Text-based hardware design files:
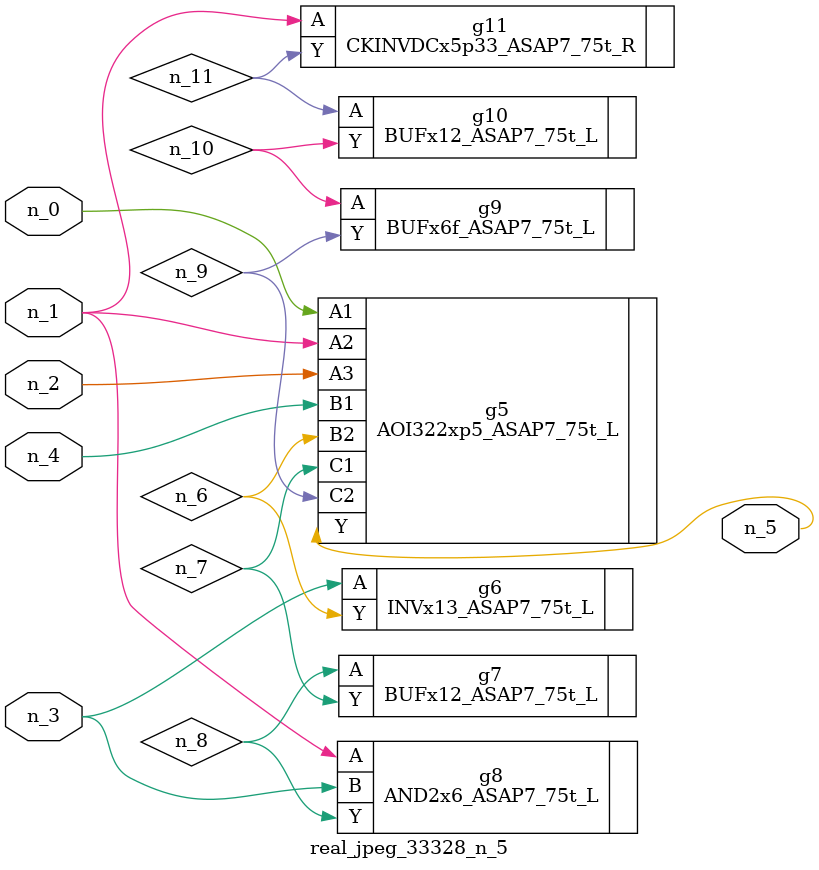
<source format=v>
module real_jpeg_33328_n_5 (n_4, n_0, n_1, n_2, n_3, n_5);

input n_4;
input n_0;
input n_1;
input n_2;
input n_3;

output n_5;

wire n_8;
wire n_11;
wire n_6;
wire n_7;
wire n_10;
wire n_9;

AOI322xp5_ASAP7_75t_L g5 ( 
.A1(n_0),
.A2(n_1),
.A3(n_2),
.B1(n_4),
.B2(n_6),
.C1(n_7),
.C2(n_9),
.Y(n_5)
);

AND2x6_ASAP7_75t_L g8 ( 
.A(n_1),
.B(n_3),
.Y(n_8)
);

CKINVDCx5p33_ASAP7_75t_R g11 ( 
.A(n_1),
.Y(n_11)
);

INVx13_ASAP7_75t_L g6 ( 
.A(n_3),
.Y(n_6)
);

BUFx12_ASAP7_75t_L g7 ( 
.A(n_8),
.Y(n_7)
);

BUFx6f_ASAP7_75t_L g9 ( 
.A(n_10),
.Y(n_9)
);

BUFx12_ASAP7_75t_L g10 ( 
.A(n_11),
.Y(n_10)
);


endmodule
</source>
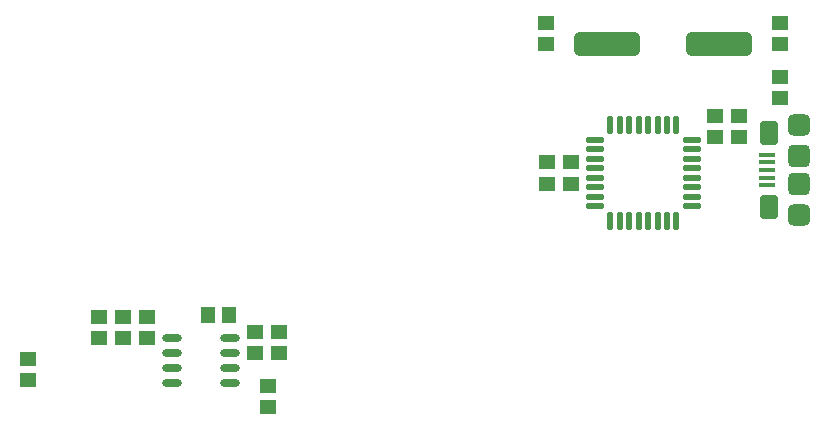
<source format=gtp>
G04 Layer_Color=7318015*
%FSLAX25Y25*%
%MOIN*%
G70*
G01*
G75*
%ADD10R,0.05709X0.04528*%
G04:AMPARAMS|DCode=11|XSize=15.75mil|YSize=53.15mil|CornerRadius=3.94mil|HoleSize=0mil|Usage=FLASHONLY|Rotation=90.000|XOffset=0mil|YOffset=0mil|HoleType=Round|Shape=RoundedRectangle|*
%AMROUNDEDRECTD11*
21,1,0.01575,0.04528,0,0,90.0*
21,1,0.00787,0.05315,0,0,90.0*
1,1,0.00787,0.02264,0.00394*
1,1,0.00787,0.02264,-0.00394*
1,1,0.00787,-0.02264,-0.00394*
1,1,0.00787,-0.02264,0.00394*
%
%ADD11ROUNDEDRECTD11*%
G04:AMPARAMS|DCode=12|XSize=74.8mil|YSize=74.8mil|CornerRadius=18.7mil|HoleSize=0mil|Usage=FLASHONLY|Rotation=270.000|XOffset=0mil|YOffset=0mil|HoleType=Round|Shape=RoundedRectangle|*
%AMROUNDEDRECTD12*
21,1,0.07480,0.03740,0,0,270.0*
21,1,0.03740,0.07480,0,0,270.0*
1,1,0.03740,-0.01870,-0.01870*
1,1,0.03740,-0.01870,0.01870*
1,1,0.03740,0.01870,0.01870*
1,1,0.03740,0.01870,-0.01870*
%
%ADD12ROUNDEDRECTD12*%
G04:AMPARAMS|DCode=13|XSize=70.87mil|YSize=74.8mil|CornerRadius=17.72mil|HoleSize=0mil|Usage=FLASHONLY|Rotation=270.000|XOffset=0mil|YOffset=0mil|HoleType=Round|Shape=RoundedRectangle|*
%AMROUNDEDRECTD13*
21,1,0.07087,0.03937,0,0,270.0*
21,1,0.03543,0.07480,0,0,270.0*
1,1,0.03543,-0.01969,-0.01772*
1,1,0.03543,-0.01969,0.01772*
1,1,0.03543,0.01969,0.01772*
1,1,0.03543,0.01969,-0.01772*
%
%ADD13ROUNDEDRECTD13*%
G04:AMPARAMS|DCode=14|XSize=82.68mil|YSize=62.99mil|CornerRadius=15.75mil|HoleSize=0mil|Usage=FLASHONLY|Rotation=90.000|XOffset=0mil|YOffset=0mil|HoleType=Round|Shape=RoundedRectangle|*
%AMROUNDEDRECTD14*
21,1,0.08268,0.03150,0,0,90.0*
21,1,0.05118,0.06299,0,0,90.0*
1,1,0.03150,0.01575,0.02559*
1,1,0.03150,0.01575,-0.02559*
1,1,0.03150,-0.01575,-0.02559*
1,1,0.03150,-0.01575,0.02559*
%
%ADD14ROUNDEDRECTD14*%
%ADD15O,0.06693X0.02362*%
%ADD16R,0.04528X0.05709*%
G04:AMPARAMS|DCode=17|XSize=57.09mil|YSize=19.69mil|CornerRadius=4.92mil|HoleSize=0mil|Usage=FLASHONLY|Rotation=0.000|XOffset=0mil|YOffset=0mil|HoleType=Round|Shape=RoundedRectangle|*
%AMROUNDEDRECTD17*
21,1,0.05709,0.00984,0,0,0.0*
21,1,0.04724,0.01969,0,0,0.0*
1,1,0.00984,0.02362,-0.00492*
1,1,0.00984,-0.02362,-0.00492*
1,1,0.00984,-0.02362,0.00492*
1,1,0.00984,0.02362,0.00492*
%
%ADD17ROUNDEDRECTD17*%
G04:AMPARAMS|DCode=18|XSize=57.09mil|YSize=19.69mil|CornerRadius=4.92mil|HoleSize=0mil|Usage=FLASHONLY|Rotation=90.000|XOffset=0mil|YOffset=0mil|HoleType=Round|Shape=RoundedRectangle|*
%AMROUNDEDRECTD18*
21,1,0.05709,0.00984,0,0,90.0*
21,1,0.04724,0.01969,0,0,90.0*
1,1,0.00984,0.00492,0.02362*
1,1,0.00984,0.00492,-0.02362*
1,1,0.00984,-0.00492,-0.02362*
1,1,0.00984,-0.00492,0.02362*
%
%ADD18ROUNDEDRECTD18*%
G04:AMPARAMS|DCode=19|XSize=220.47mil|YSize=82.68mil|CornerRadius=20.67mil|HoleSize=0mil|Usage=FLASHONLY|Rotation=0.000|XOffset=0mil|YOffset=0mil|HoleType=Round|Shape=RoundedRectangle|*
%AMROUNDEDRECTD19*
21,1,0.22047,0.04134,0,0,0.0*
21,1,0.17913,0.08268,0,0,0.0*
1,1,0.04134,0.08957,-0.02067*
1,1,0.04134,-0.08957,-0.02067*
1,1,0.04134,-0.08957,0.02067*
1,1,0.04134,0.08957,0.02067*
%
%ADD19ROUNDEDRECTD19*%
D10*
X478000Y446957D02*
D03*
Y454043D02*
D03*
X464500Y433957D02*
D03*
Y441043D02*
D03*
X456500Y433957D02*
D03*
Y441043D02*
D03*
X478000Y472043D02*
D03*
Y464957D02*
D03*
X400000Y464957D02*
D03*
Y472043D02*
D03*
X408500Y425543D02*
D03*
Y418457D02*
D03*
X400500Y425543D02*
D03*
Y418457D02*
D03*
X303000Y361957D02*
D03*
Y369043D02*
D03*
X311000Y361957D02*
D03*
Y369043D02*
D03*
X307500Y351043D02*
D03*
Y343957D02*
D03*
X259000Y366957D02*
D03*
Y374043D02*
D03*
X251000Y366957D02*
D03*
Y374043D02*
D03*
X267000Y366957D02*
D03*
Y374043D02*
D03*
X227500Y360087D02*
D03*
Y353000D02*
D03*
D11*
X473734Y428118D02*
D03*
Y417882D02*
D03*
Y420441D02*
D03*
Y425559D02*
D03*
Y423000D02*
D03*
D12*
X484266Y427724D02*
D03*
Y418276D02*
D03*
D13*
Y437961D02*
D03*
Y408039D02*
D03*
D14*
X474226Y435205D02*
D03*
Y410795D02*
D03*
D15*
X275354Y367000D02*
D03*
Y362000D02*
D03*
Y357000D02*
D03*
Y352000D02*
D03*
X294645Y367000D02*
D03*
Y362000D02*
D03*
Y357000D02*
D03*
Y352000D02*
D03*
D16*
X294543Y374500D02*
D03*
X287457D02*
D03*
D17*
X416358Y433024D02*
D03*
Y429874D02*
D03*
Y426724D02*
D03*
Y423575D02*
D03*
Y420425D02*
D03*
Y417276D02*
D03*
Y414126D02*
D03*
Y410976D02*
D03*
X448642D02*
D03*
Y414126D02*
D03*
Y417276D02*
D03*
Y420425D02*
D03*
Y423575D02*
D03*
Y426724D02*
D03*
Y429874D02*
D03*
Y433024D02*
D03*
D18*
X421476Y405858D02*
D03*
X424626D02*
D03*
X427776D02*
D03*
X430925D02*
D03*
X434075D02*
D03*
X437224D02*
D03*
X440374D02*
D03*
X443524D02*
D03*
Y438142D02*
D03*
X440374D02*
D03*
X437224D02*
D03*
X434075D02*
D03*
X430925D02*
D03*
X427776D02*
D03*
X424626D02*
D03*
X421476D02*
D03*
D19*
X420299Y465000D02*
D03*
X457701D02*
D03*
M02*

</source>
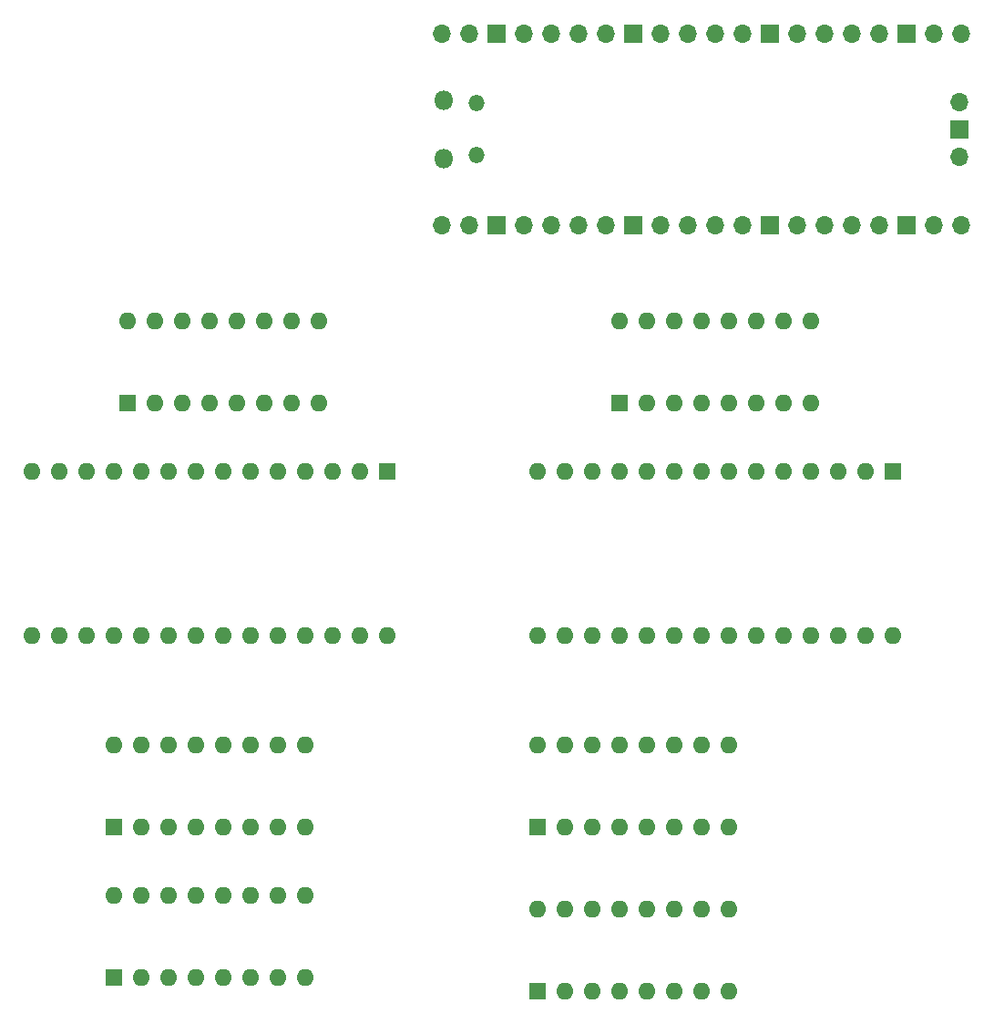
<source format=gbr>
%TF.GenerationSoftware,KiCad,Pcbnew,5.1.10*%
%TF.CreationDate,2021-08-11T14:36:07-04:00*%
%TF.ProjectId,TestSchematic,54657374-5363-4686-956d-617469632e6b,rev?*%
%TF.SameCoordinates,Original*%
%TF.FileFunction,Soldermask,Bot*%
%TF.FilePolarity,Negative*%
%FSLAX46Y46*%
G04 Gerber Fmt 4.6, Leading zero omitted, Abs format (unit mm)*
G04 Created by KiCad (PCBNEW 5.1.10) date 2021-08-11 14:36:07*
%MOMM*%
%LPD*%
G01*
G04 APERTURE LIST*
%ADD10O,1.700000X1.700000*%
%ADD11R,1.700000X1.700000*%
%ADD12O,1.800000X1.800000*%
%ADD13O,1.500000X1.500000*%
%ADD14R,1.600000X1.600000*%
%ADD15O,1.600000X1.600000*%
G04 APERTURE END LIST*
D10*
%TO.C,U9*%
X95250000Y-87630000D03*
X97790000Y-87630000D03*
D11*
X100330000Y-87630000D03*
D10*
X102870000Y-87630000D03*
X105410000Y-87630000D03*
X107950000Y-87630000D03*
X110490000Y-87630000D03*
D11*
X113030000Y-87630000D03*
D10*
X115570000Y-87630000D03*
X118110000Y-87630000D03*
X120650000Y-87630000D03*
X123190000Y-87630000D03*
D11*
X125730000Y-87630000D03*
D10*
X128270000Y-87630000D03*
X130810000Y-87630000D03*
X133350000Y-87630000D03*
X135890000Y-87630000D03*
D11*
X138430000Y-87630000D03*
D10*
X140970000Y-87630000D03*
X143510000Y-87630000D03*
X143510000Y-69850000D03*
X140970000Y-69850000D03*
D11*
X138430000Y-69850000D03*
D10*
X135890000Y-69850000D03*
X133350000Y-69850000D03*
X130810000Y-69850000D03*
X128270000Y-69850000D03*
D11*
X125730000Y-69850000D03*
D10*
X123190000Y-69850000D03*
X120650000Y-69850000D03*
X118110000Y-69850000D03*
X115570000Y-69850000D03*
D11*
X113030000Y-69850000D03*
D10*
X110490000Y-69850000D03*
X107950000Y-69850000D03*
X105410000Y-69850000D03*
X102870000Y-69850000D03*
D11*
X100330000Y-69850000D03*
D10*
X97790000Y-69850000D03*
X95250000Y-69850000D03*
D12*
X95380000Y-81465000D03*
X95380000Y-76015000D03*
D13*
X98410000Y-81165000D03*
X98410000Y-76315000D03*
D10*
X143280000Y-81280000D03*
D11*
X143280000Y-78740000D03*
D10*
X143280000Y-76200000D03*
%TD*%
D14*
%TO.C,U8*%
X111760000Y-104140000D03*
D15*
X129540000Y-96520000D03*
X114300000Y-104140000D03*
X127000000Y-96520000D03*
X116840000Y-104140000D03*
X124460000Y-96520000D03*
X119380000Y-104140000D03*
X121920000Y-96520000D03*
X121920000Y-104140000D03*
X119380000Y-96520000D03*
X124460000Y-104140000D03*
X116840000Y-96520000D03*
X127000000Y-104140000D03*
X114300000Y-96520000D03*
X129540000Y-104140000D03*
X111760000Y-96520000D03*
%TD*%
D14*
%TO.C,U7*%
X66040000Y-104140000D03*
D15*
X83820000Y-96520000D03*
X68580000Y-104140000D03*
X81280000Y-96520000D03*
X71120000Y-104140000D03*
X78740000Y-96520000D03*
X73660000Y-104140000D03*
X76200000Y-96520000D03*
X76200000Y-104140000D03*
X73660000Y-96520000D03*
X78740000Y-104140000D03*
X71120000Y-96520000D03*
X81280000Y-104140000D03*
X68580000Y-96520000D03*
X83820000Y-104140000D03*
X66040000Y-96520000D03*
%TD*%
%TO.C,U6*%
X137160000Y-125730000D03*
X104140000Y-110490000D03*
X134620000Y-125730000D03*
X106680000Y-110490000D03*
X132080000Y-125730000D03*
X109220000Y-110490000D03*
X129540000Y-125730000D03*
X111760000Y-110490000D03*
X127000000Y-125730000D03*
X114300000Y-110490000D03*
X124460000Y-125730000D03*
X116840000Y-110490000D03*
X121920000Y-125730000D03*
X119380000Y-110490000D03*
X119380000Y-125730000D03*
X121920000Y-110490000D03*
X116840000Y-125730000D03*
X124460000Y-110490000D03*
X114300000Y-125730000D03*
X127000000Y-110490000D03*
X111760000Y-125730000D03*
X129540000Y-110490000D03*
X109220000Y-125730000D03*
X132080000Y-110490000D03*
X106680000Y-125730000D03*
X134620000Y-110490000D03*
X104140000Y-125730000D03*
D14*
X137160000Y-110490000D03*
%TD*%
D15*
%TO.C,U5*%
X90170000Y-125730000D03*
X57150000Y-110490000D03*
X87630000Y-125730000D03*
X59690000Y-110490000D03*
X85090000Y-125730000D03*
X62230000Y-110490000D03*
X82550000Y-125730000D03*
X64770000Y-110490000D03*
X80010000Y-125730000D03*
X67310000Y-110490000D03*
X77470000Y-125730000D03*
X69850000Y-110490000D03*
X74930000Y-125730000D03*
X72390000Y-110490000D03*
X72390000Y-125730000D03*
X74930000Y-110490000D03*
X69850000Y-125730000D03*
X77470000Y-110490000D03*
X67310000Y-125730000D03*
X80010000Y-110490000D03*
X64770000Y-125730000D03*
X82550000Y-110490000D03*
X62230000Y-125730000D03*
X85090000Y-110490000D03*
X59690000Y-125730000D03*
X87630000Y-110490000D03*
X57150000Y-125730000D03*
D14*
X90170000Y-110490000D03*
%TD*%
D15*
%TO.C,U4*%
X104140000Y-135890000D03*
X121920000Y-143510000D03*
X106680000Y-135890000D03*
X119380000Y-143510000D03*
X109220000Y-135890000D03*
X116840000Y-143510000D03*
X111760000Y-135890000D03*
X114300000Y-143510000D03*
X114300000Y-135890000D03*
X111760000Y-143510000D03*
X116840000Y-135890000D03*
X109220000Y-143510000D03*
X119380000Y-135890000D03*
X106680000Y-143510000D03*
X121920000Y-135890000D03*
D14*
X104140000Y-143510000D03*
%TD*%
D15*
%TO.C,U3*%
X64770000Y-135890000D03*
X82550000Y-143510000D03*
X67310000Y-135890000D03*
X80010000Y-143510000D03*
X69850000Y-135890000D03*
X77470000Y-143510000D03*
X72390000Y-135890000D03*
X74930000Y-143510000D03*
X74930000Y-135890000D03*
X72390000Y-143510000D03*
X77470000Y-135890000D03*
X69850000Y-143510000D03*
X80010000Y-135890000D03*
X67310000Y-143510000D03*
X82550000Y-135890000D03*
D14*
X64770000Y-143510000D03*
%TD*%
%TO.C,U2*%
X104140000Y-158750000D03*
D15*
X121920000Y-151130000D03*
X106680000Y-158750000D03*
X119380000Y-151130000D03*
X109220000Y-158750000D03*
X116840000Y-151130000D03*
X111760000Y-158750000D03*
X114300000Y-151130000D03*
X114300000Y-158750000D03*
X111760000Y-151130000D03*
X116840000Y-158750000D03*
X109220000Y-151130000D03*
X119380000Y-158750000D03*
X106680000Y-151130000D03*
X121920000Y-158750000D03*
X104140000Y-151130000D03*
%TD*%
%TO.C,U1*%
X64770000Y-149860000D03*
X82550000Y-157480000D03*
X67310000Y-149860000D03*
X80010000Y-157480000D03*
X69850000Y-149860000D03*
X77470000Y-157480000D03*
X72390000Y-149860000D03*
X74930000Y-157480000D03*
X74930000Y-149860000D03*
X72390000Y-157480000D03*
X77470000Y-149860000D03*
X69850000Y-157480000D03*
X80010000Y-149860000D03*
X67310000Y-157480000D03*
X82550000Y-149860000D03*
D14*
X64770000Y-157480000D03*
%TD*%
M02*

</source>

▶ **YOUR ASSIGNMENT**: In the entries above, how many lines hold the word "format"? Answer with the number only.

▶ **RESPONSE**: 4